> From: Jacek Prucia [mailto:[EMAIL PROTECTED]
> Sent: Monday, September 08, 2003 2:41 AM
> On Sun, 7 Sep 2003 20:06:09 -0400 (EDT)
> Cliff Woolley <[EMAIL PROTECTED]> wrote:
>
> > On Sun, 7 Sep 2003 [EMAIL PROTECTED] wrote:
> >
> > > + if (apr_procattr_create(&procattr, rp->pool) != APR_SUCCESS) {
> > > + apr_file_printf(local_stderr,
> > > + "apr_procattr_create failed for '%s'\n",
> > > + rp->url[rp->current_url].responsescript);
> > > + return APR_EGENERAL;
> > > + }
> >
> > Why do all of these return APR_EGENERAL rather than catching the
> > apr_status_t from the function that was called (apr_procattr_create in
> > this case) and returning that? Is this just a flood thing I don't know
> > about?
>
> Nope. I'm not so familliar with APR, so a message to stderr plus APR_EGENERAL
> is a safe bet.
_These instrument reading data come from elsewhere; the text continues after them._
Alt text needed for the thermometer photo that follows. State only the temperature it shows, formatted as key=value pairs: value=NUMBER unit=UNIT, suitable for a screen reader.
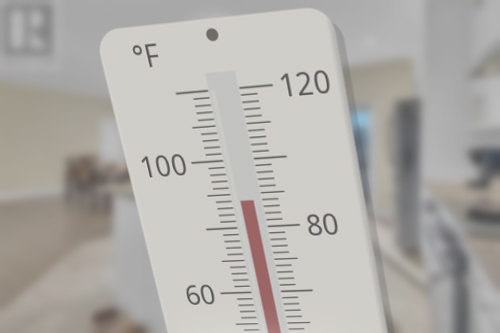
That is value=88 unit=°F
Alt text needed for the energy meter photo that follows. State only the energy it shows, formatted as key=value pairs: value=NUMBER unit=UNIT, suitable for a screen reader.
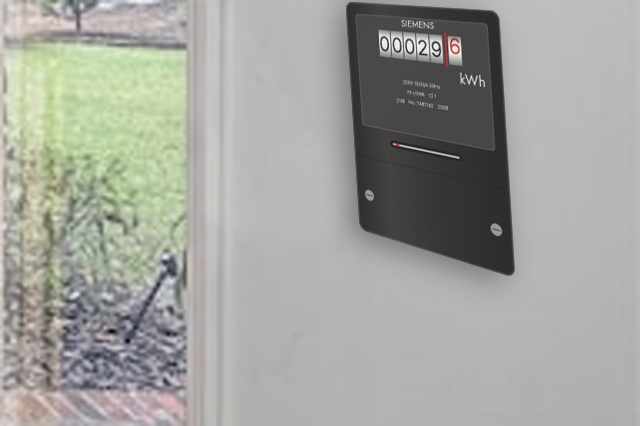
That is value=29.6 unit=kWh
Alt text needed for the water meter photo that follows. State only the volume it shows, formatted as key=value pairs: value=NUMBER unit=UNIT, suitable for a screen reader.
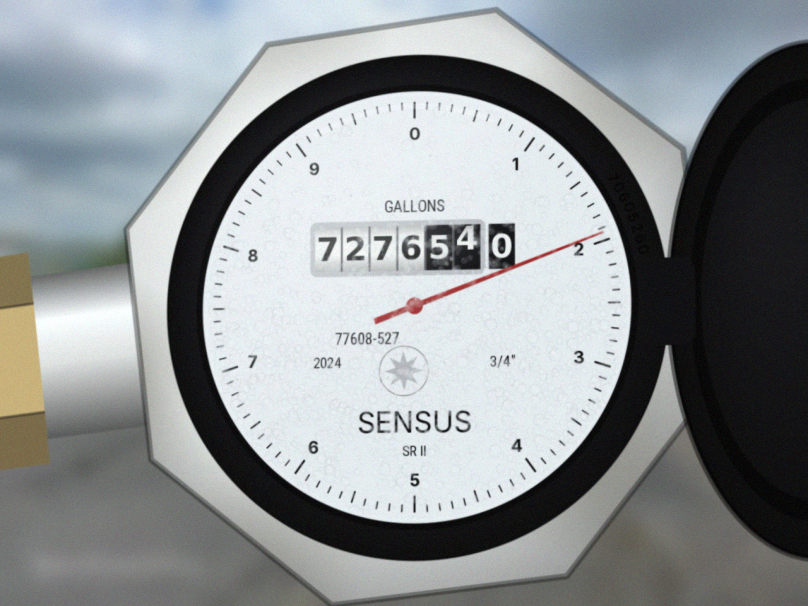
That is value=7276541.9 unit=gal
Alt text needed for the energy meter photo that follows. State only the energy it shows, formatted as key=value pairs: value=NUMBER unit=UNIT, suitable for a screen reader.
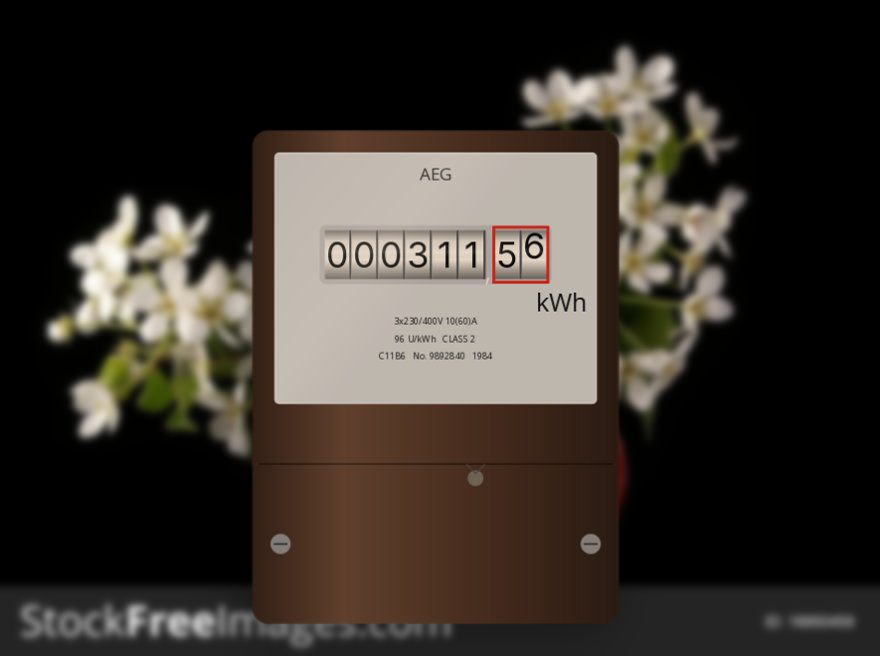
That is value=311.56 unit=kWh
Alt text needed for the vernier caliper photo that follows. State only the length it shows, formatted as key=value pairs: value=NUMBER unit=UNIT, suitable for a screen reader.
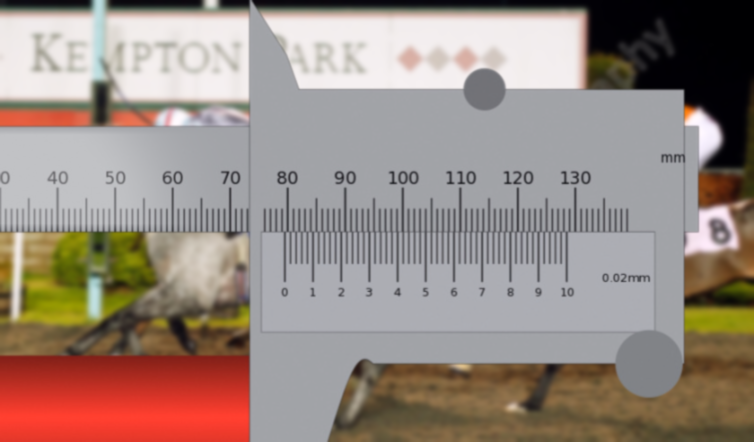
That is value=79.5 unit=mm
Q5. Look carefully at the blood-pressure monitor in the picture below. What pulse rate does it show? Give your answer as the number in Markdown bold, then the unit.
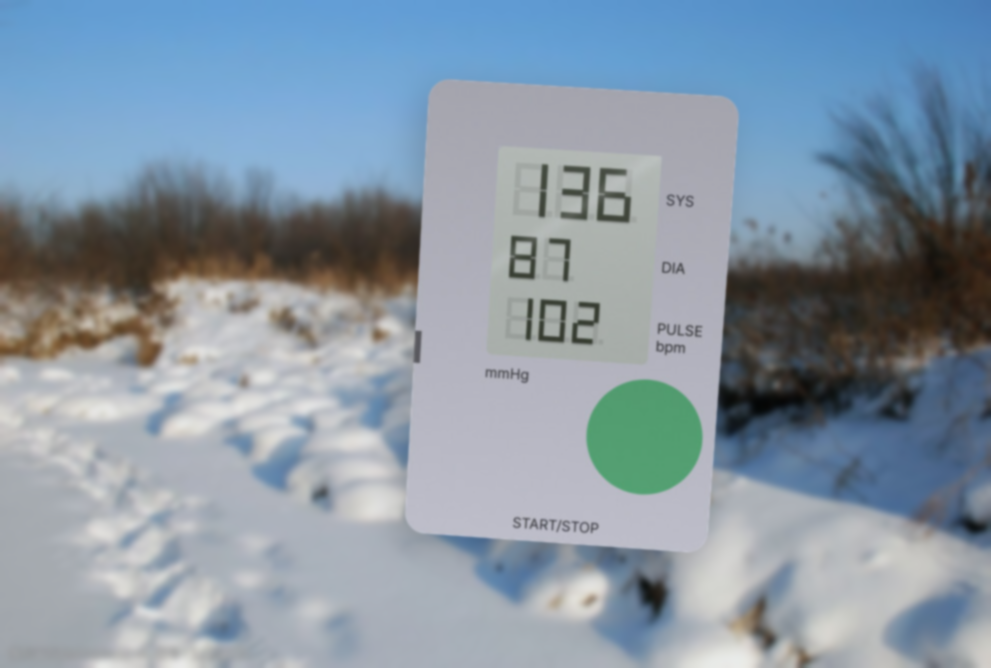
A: **102** bpm
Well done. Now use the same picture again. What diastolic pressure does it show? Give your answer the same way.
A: **87** mmHg
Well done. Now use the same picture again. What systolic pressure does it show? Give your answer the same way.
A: **136** mmHg
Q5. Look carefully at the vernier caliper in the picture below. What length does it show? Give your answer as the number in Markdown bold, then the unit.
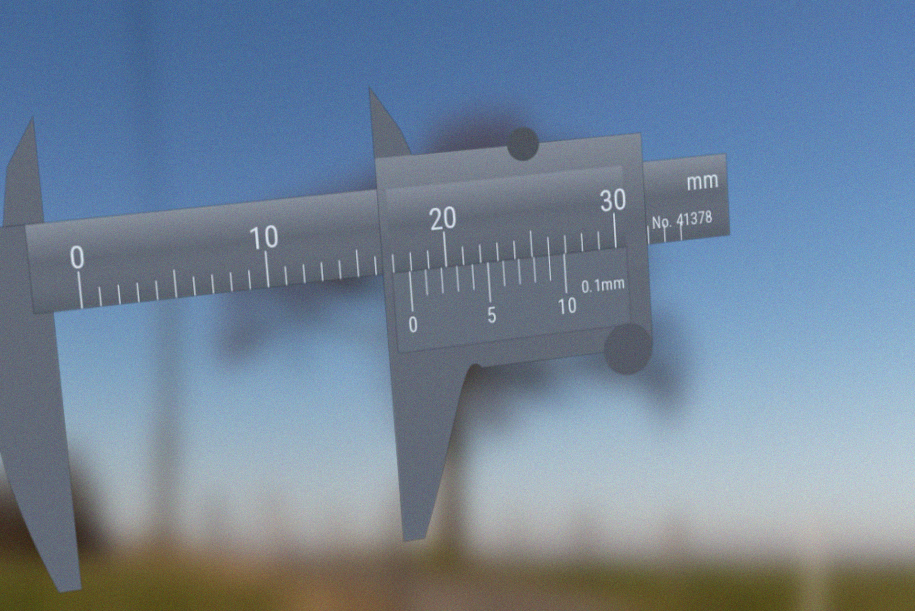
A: **17.9** mm
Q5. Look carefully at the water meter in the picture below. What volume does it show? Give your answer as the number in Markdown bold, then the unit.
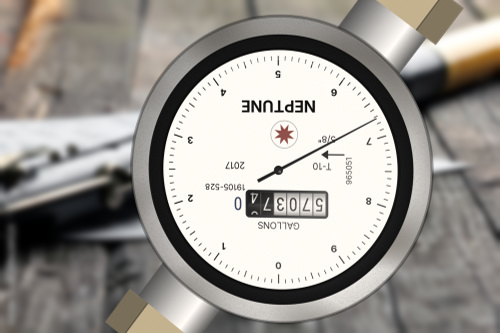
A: **5703736.7** gal
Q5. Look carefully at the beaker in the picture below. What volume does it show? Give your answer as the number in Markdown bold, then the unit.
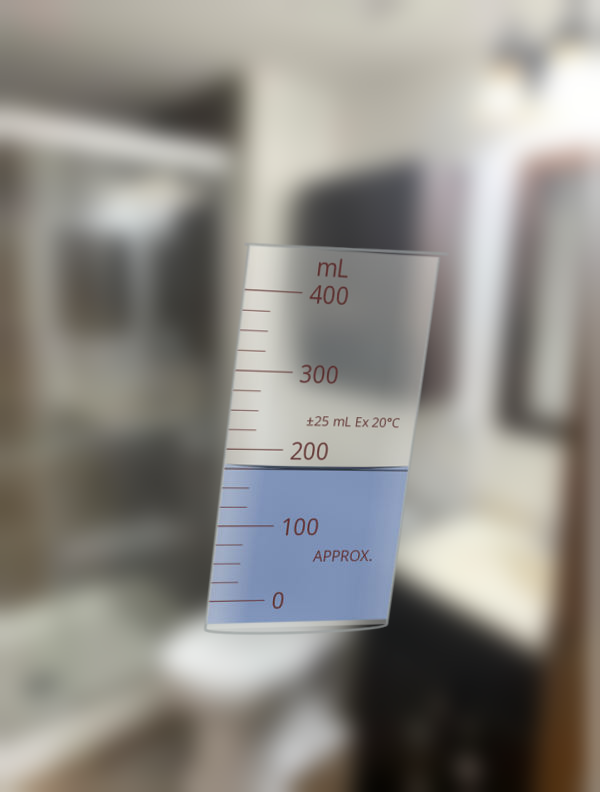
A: **175** mL
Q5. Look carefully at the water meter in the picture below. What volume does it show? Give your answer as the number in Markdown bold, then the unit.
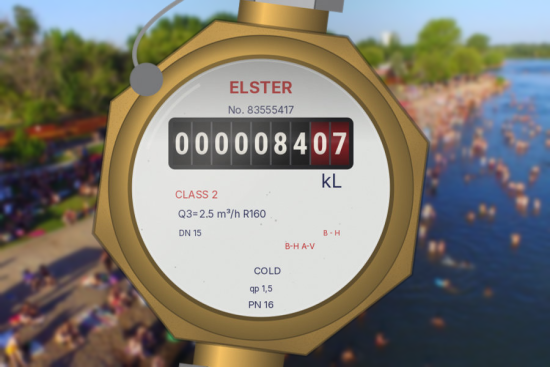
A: **84.07** kL
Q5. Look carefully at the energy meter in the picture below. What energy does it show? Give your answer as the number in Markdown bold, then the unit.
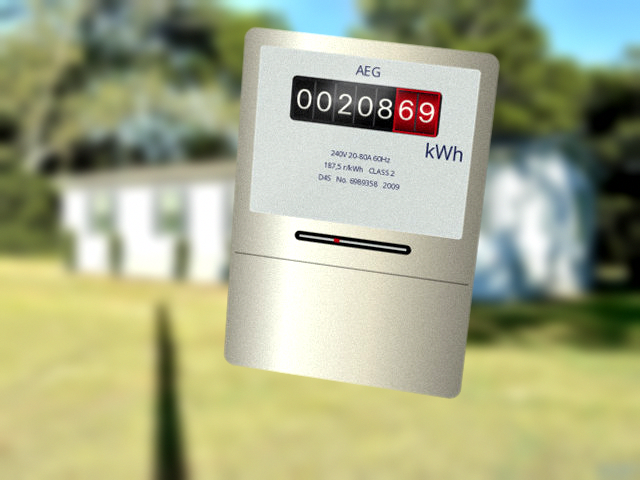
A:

If this looks really obscure considering APR concepts, then
> please feel free to commit a fix.
Basically do something like this:
apr_status_t rv;
...
rv = apr_procattr_create(&procattr, rp->pool);
if (rv) { /* Or in full: if (rv != APR_SUCCESS) */
apr_file_printf(local_stderr,
"apr_procattr_create failed for '%s'\n",
rp->url[rp->current_url].responsescript);
return rv;
}
IOW, preserve the error and pass it down back the calling chain.